# Help Needed !!!



## sree (May 31, 2009)

Hi,

With God's Grace I have composed a few piano solos and a piano with orchestra. And a few in production.

I am planning to sell the album. But I do not know how to do this.. 

Curently working as a composer for a production company where all my compositions are basically symphony....

How to I sell and market the album...

How to approach the publishers?

Please help

Cheers!!!


----------



## sree (May 31, 2009)

Do mention any idea ...


----------



## Bach (Jun 2, 2008)

You should know better than us. Compile the album and send it to iTunes? There's one idea, I know someone who's done that successfully..


----------



## sree (May 31, 2009)

I will be competing the album in another 8 weeks. I will poat a thread . You please tell me whome to contact..... Thanks a million....

Cheers!!!


----------



## Saturnus (Nov 7, 2006)

▶ **Tasks**
1: Rewrite the forum thread about selling a piano album from "With God's Grace" up to and including "are basically symphony....", putting "record label" in place of "production company".
2: Extend the forum thread about selling a piano album, picking up after its final line.

▶ **Data extract**
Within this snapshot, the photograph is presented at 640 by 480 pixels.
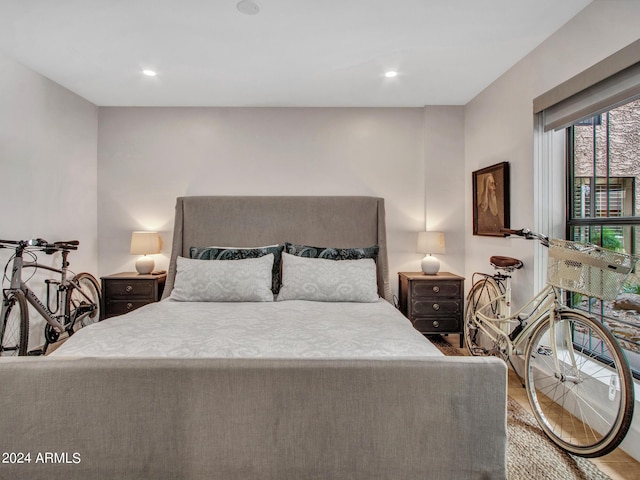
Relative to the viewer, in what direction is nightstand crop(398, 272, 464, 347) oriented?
toward the camera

▶ **Responses per task**
1:
With God's Grace I have composed a few piano solos and a piano with orchestra. And a few in production.

I am planning to sell the album. But I do not know how to do this.. 

Curently working as a composer for a record label where all my compositions are basically symphony....

2:
Well, nobody who has personal contacts to a publisher recommends or gives private contact info to someone whose music he hasn't heard. Most publishers and record companies are devoted to certain types of music, genres, so even a regular CD purchaser must know what type your music is before he could give you ideas about with which label your music might belong.
In short, tell us more about your music or post some samples.


----------



## sree (May 31, 2009)

Thanks saturnus..... My currently working on classical orchestrated music. All the composition are new and original. It is my dream to release this album. I have one more dream i have a plan to sell a few percentages of sale to schools which needs money for education. 

Cheers!!!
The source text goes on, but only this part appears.